La città e il carcere è un volume che esplora la relazione profonda e spesso rimossa tra spazio urbano e istituzione penitenziaria, interrogando il carcere come periferia fisica e sociale della città contemporanea. Il libro si articola lungo due assi interpretativi complementari: da un lato la dimensione urbanistica e materiale della detenzione, dall’altro la prospettiva teorica foucaultiana che legge il carcere come eterotopia e dispositivo disciplinare.

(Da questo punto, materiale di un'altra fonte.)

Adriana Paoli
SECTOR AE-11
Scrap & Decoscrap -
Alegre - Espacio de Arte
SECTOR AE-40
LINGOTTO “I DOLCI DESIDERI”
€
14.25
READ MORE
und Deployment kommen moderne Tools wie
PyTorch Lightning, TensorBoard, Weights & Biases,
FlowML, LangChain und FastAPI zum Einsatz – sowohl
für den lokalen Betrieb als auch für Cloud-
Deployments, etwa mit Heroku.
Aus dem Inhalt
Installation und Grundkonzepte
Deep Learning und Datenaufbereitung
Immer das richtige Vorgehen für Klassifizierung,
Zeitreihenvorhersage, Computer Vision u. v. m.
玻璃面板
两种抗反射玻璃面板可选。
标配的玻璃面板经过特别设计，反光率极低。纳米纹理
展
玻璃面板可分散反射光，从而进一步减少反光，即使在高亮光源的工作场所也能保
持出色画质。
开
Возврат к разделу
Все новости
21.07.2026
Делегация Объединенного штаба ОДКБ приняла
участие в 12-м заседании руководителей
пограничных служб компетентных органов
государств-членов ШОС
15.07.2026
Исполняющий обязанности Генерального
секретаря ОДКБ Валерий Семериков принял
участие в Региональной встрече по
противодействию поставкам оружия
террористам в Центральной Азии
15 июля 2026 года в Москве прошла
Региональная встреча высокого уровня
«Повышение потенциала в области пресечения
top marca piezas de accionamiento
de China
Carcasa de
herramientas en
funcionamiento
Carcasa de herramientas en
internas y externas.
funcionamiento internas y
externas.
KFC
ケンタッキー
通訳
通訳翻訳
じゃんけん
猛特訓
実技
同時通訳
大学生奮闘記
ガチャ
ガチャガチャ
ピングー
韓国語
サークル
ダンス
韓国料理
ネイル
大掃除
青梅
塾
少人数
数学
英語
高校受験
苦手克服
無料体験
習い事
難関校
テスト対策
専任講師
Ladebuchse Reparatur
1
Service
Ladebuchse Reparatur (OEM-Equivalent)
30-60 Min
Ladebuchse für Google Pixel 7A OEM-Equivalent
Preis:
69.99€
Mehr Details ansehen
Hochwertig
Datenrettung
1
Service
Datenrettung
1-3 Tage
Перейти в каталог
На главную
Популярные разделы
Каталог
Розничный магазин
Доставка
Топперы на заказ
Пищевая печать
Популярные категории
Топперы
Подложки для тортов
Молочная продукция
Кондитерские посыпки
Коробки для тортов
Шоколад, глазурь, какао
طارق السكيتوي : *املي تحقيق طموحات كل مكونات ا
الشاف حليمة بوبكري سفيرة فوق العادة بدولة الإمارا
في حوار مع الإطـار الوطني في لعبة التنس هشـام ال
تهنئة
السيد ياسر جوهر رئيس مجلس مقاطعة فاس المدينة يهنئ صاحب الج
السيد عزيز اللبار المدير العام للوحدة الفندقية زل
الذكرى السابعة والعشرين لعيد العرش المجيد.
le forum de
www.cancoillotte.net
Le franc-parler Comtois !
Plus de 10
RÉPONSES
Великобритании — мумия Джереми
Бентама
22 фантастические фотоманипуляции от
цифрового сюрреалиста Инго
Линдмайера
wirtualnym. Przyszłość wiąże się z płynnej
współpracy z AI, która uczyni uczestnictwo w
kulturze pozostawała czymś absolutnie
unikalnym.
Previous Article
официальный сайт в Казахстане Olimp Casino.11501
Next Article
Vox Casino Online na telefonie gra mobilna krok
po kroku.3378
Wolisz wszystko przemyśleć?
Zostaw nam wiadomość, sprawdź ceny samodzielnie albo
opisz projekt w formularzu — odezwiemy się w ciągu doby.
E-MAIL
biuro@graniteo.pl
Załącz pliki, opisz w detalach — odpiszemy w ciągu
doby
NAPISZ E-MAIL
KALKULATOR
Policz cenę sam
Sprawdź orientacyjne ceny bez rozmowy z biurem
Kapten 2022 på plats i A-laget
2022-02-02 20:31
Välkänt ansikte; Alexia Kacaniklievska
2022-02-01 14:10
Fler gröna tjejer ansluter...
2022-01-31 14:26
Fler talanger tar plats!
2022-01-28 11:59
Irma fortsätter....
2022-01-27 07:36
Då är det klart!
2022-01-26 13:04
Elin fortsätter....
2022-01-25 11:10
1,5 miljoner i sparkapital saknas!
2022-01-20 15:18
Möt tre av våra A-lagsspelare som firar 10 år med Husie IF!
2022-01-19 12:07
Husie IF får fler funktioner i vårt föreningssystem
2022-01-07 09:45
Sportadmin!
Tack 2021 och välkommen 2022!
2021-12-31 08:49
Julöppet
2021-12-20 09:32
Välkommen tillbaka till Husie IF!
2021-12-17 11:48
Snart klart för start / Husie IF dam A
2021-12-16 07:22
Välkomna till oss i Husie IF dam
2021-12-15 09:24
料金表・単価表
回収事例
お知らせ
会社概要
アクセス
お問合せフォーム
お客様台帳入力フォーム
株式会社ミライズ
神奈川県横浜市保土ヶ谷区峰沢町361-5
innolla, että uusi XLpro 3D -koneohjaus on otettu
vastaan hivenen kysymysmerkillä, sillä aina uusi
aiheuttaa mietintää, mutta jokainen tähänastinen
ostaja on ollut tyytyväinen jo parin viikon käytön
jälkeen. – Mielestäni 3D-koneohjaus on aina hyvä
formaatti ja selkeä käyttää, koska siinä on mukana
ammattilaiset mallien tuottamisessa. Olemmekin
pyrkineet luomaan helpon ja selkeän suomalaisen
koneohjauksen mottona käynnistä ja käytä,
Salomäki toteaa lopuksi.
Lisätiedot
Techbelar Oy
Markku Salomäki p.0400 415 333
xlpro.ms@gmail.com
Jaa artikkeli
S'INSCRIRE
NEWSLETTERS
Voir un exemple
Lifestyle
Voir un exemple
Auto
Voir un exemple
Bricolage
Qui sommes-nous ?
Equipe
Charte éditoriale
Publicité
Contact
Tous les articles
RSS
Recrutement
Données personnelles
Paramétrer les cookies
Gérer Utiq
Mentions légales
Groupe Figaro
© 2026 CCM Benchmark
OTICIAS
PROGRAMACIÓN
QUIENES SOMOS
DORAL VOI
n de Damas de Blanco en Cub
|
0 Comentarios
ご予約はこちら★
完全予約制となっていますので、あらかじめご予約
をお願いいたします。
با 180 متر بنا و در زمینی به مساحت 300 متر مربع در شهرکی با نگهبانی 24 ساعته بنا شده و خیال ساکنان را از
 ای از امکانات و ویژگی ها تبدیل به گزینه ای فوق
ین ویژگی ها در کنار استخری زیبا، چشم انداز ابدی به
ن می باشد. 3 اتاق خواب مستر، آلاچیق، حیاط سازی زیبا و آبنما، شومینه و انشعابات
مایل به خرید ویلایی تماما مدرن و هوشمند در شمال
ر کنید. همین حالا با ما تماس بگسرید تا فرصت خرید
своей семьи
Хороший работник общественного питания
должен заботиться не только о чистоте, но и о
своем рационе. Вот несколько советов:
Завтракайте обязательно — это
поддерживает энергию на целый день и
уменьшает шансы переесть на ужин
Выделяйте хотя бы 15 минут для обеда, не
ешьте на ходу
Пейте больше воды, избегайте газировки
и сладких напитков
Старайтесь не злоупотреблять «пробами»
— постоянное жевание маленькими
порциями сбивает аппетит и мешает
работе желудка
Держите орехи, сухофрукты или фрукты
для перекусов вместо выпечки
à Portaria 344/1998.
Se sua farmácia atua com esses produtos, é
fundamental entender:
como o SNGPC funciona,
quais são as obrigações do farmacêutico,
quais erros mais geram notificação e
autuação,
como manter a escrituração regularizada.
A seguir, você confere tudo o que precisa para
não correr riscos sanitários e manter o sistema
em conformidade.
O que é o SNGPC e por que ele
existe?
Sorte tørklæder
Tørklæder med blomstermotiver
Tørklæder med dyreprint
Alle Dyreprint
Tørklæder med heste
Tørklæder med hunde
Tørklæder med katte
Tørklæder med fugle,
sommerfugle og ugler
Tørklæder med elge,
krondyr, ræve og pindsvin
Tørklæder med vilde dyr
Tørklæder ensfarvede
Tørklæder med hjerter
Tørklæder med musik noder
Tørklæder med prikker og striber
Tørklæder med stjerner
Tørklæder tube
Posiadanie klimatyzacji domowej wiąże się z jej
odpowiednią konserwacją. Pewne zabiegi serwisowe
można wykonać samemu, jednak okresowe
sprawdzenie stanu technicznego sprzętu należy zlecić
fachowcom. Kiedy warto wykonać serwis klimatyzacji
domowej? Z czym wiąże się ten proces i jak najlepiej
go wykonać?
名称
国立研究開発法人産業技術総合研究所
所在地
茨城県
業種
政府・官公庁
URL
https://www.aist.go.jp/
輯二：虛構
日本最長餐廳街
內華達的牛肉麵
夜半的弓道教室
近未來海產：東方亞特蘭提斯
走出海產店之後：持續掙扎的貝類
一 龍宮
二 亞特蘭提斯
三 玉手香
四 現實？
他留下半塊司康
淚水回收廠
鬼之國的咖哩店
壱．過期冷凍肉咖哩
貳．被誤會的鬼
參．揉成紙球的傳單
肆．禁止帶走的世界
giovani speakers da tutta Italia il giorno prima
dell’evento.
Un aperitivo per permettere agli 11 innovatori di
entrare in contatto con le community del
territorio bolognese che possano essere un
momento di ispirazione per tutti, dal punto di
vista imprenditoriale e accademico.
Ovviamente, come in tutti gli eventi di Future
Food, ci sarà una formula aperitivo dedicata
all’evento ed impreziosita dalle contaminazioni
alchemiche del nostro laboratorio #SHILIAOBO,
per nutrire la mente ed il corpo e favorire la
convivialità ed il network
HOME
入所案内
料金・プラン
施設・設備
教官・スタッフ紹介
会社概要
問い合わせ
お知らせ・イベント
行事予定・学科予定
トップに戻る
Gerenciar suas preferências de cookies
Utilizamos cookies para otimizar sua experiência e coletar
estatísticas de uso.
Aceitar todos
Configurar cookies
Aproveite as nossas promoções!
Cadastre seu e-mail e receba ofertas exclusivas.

Attraverso quattro prospettive – urbanistica, filosofica, giuridica e sociologica – il volume analizza distanze, fratture e possibili ricomposizioni tra città e carcere, affrontando temi come l’allontanamento degli istituti penitenziari dai centri urbani, la marginalità sociale, la territorialità degli affetti, la dignità della pena e i percorsi di inclusione attraverso l’università. Un libro necessario per chi si occupa di urbanistica, diritto penale, sociologia, politiche urbane e pratiche di inclusione, ma anche per chi vuole comprendere di più sul futuro delle periferie e delle carceri. Testi di Serena Olcuire, Natalia Agati, Giulia De Rocco, Francesca Stanizzi e Francesca Vianello.
EAN
9791259632807
Data pubblicazione
2026 03 16
Lingua
ita
Pagine
176
Tipologia
Libro in brossura
Altezza (mm)
180
Larghezza (mm)
115
Spessore (mm)
10
Peso (gr)
100
Come si presenta questo libro
Narrativa che punta sui personaggi e sul racconto
Un titolo pensato per chi cerca una storia ben costruita, con un ingresso abbastanza naturale nel mondo del libro e nella voce narrativa.
Cosa trovi dentro
Un titolo pensato per chi cerca una storia ben costruita, con un ingresso abbastanza naturale nel mondo del libro e nella voce narrativa.
Perché può piacerti
, con un tono emotivo.
Ideale per
Ideale per chi ama la narrativa
Funziona bene per chi vuole entrare in una storia senza attriti inutili, lasciando che siano personaggi, atmosfera e sviluppo a guidare la lettura.